> **Excerpt**
::::::::

T

olerance is the mantra of modernity.  And offhand, one would have thought that the relationship between tolerance and hate is as follows: The more tolerance increases, the more hate decreases.  For it has been said that it is intolerance that has been the cause of so very much hate.  And there is surely no denying the truth of this latter claim.  But if the latter claim is true, then the question that forcefully presents itself is this: Why has not hate decreased in the wake of increasingly greater tolerance?  I have a simple answer, namely objectivity. 

Objectivity is to tolerance what nourishment is to food.  Food without nourishment will lead to death, no matter how tasty the food might be.  Tolerance without objectivity will lead to disaster, no matter how appealing tolerance alone might first appear. 

The claim that I have just made about food is, of course, beyond dispute.   By contrast, many no doubt the truth of the connection that I have claimed between tolerance and objectivity.  So I need to make the case for that.

To state the obvious, the tolerance in question is moral and social tolerance.  After all, no one is talking about being tolerant with regard to how airplanes or trains operate.  We want these modes of transportation to operate effectively.  And it is manifestly clear what we have to do in order to achieve that.  Again, no one is talking about being tolerant with regard to whether lions are generally ferocious or whether the domestic dog is the elephant’s natural enemy.  The laws of nature with regard to wild animals seem to be a rather settled matter.

::::::::

> **Information shown**
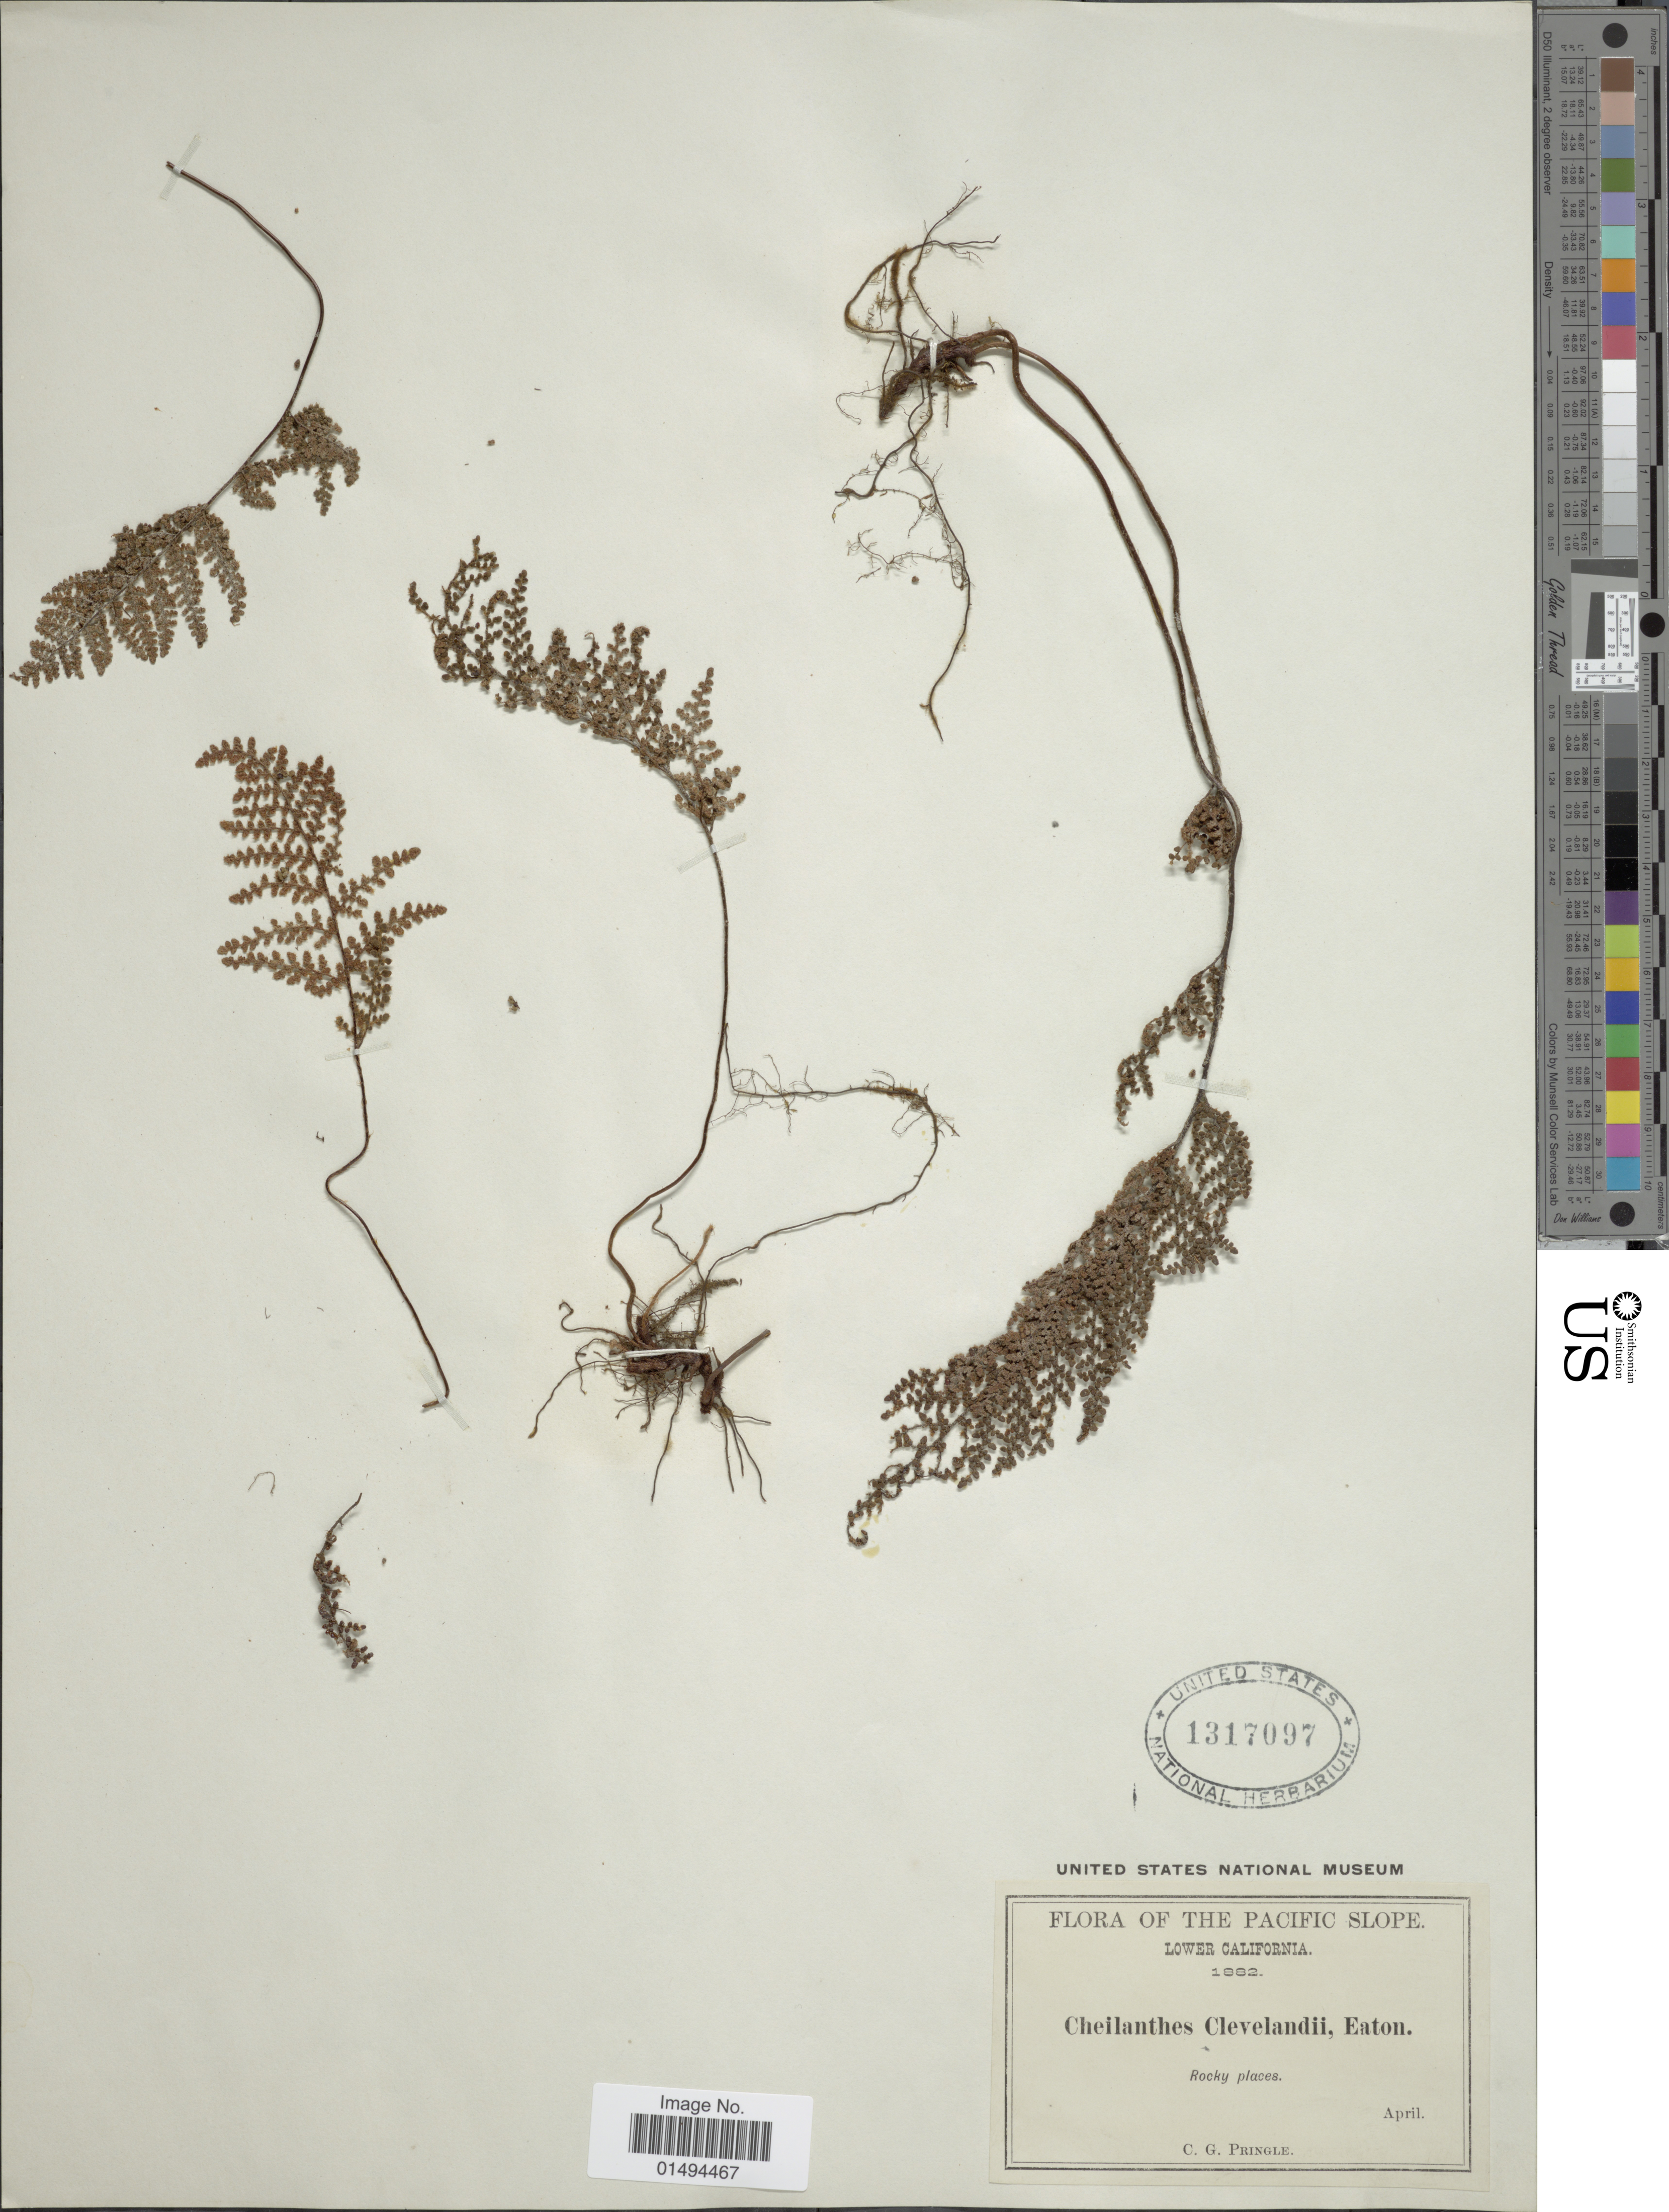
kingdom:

::::::::

> **What to work on**
A) Reproduce the passage of the essay on tolerance starting at "To state the" and ending at "rather settled matter.".
B) List every animal named in the essay on tolerance.

> **Solutions for each task**
A)
To state the obvious, the tolerance in question is moral and social tolerance.  After all, no one is talking about being tolerant with regard to how airplanes or trains operate.  We want these modes of transportation to operate effectively.  And it is manifestly clear what we have to do in order to achieve that.  Again, no one is talking about being tolerant with regard to whether lions are generally ferocious or whether the domestic dog is the elephant’s natural enemy.  The laws of nature with regard to wild animals seem to be a rather settled matter.

B) Lions, the domestic dog, the elephant